It's just code review.

> 2. This entire patchset is about adding and removing messages
> and checks. We have 3rd version and you are still not happy.
> Not to say that you suggest something else each time.

That's how review works. If the code improves with each iteration then
how is that a problem?

> Frankly, I do mind too much about this code path, which and how
> many warnings are printed.
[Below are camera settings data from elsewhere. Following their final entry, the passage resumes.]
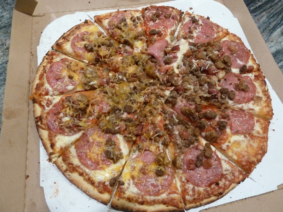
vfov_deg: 54.9
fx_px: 204
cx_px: 142
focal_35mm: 25
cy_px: 106
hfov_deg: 69.4
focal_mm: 4.1
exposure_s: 1/20
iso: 400
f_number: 3.3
I am not aware about any complains.
> IMHO, only people adding support for new architecture
> might go this way.
>
> I just wanted to switch the error to warning because Thomas
> Gleixner wondered about unused code on s390 when refactoring
> the stacktrace code.
>
> I really did not expect that I would spend hours/days on this.
> I do not think that it is worth it.
>
> I consider most of the requests as nitpicking because
> they requests extra work just because it looks like
> a good idea.
>
> My take is that we should accept changes when they improve
> the situation and go in the right direction. Further clean up
> might be done later by anyone who does not have anything
> more important on the plate or gets annoyed enough.
>
> Yes, you have many great ideas. But I am not a trained
> monkey. And I do not know how to stop this when it is
> looking endless.

I'm just trying to help improve the code. That's how open source works.
And it's my responsibility as a maintainer. If you're not open to
review, don't bother posting the code in the first place.

--
Josh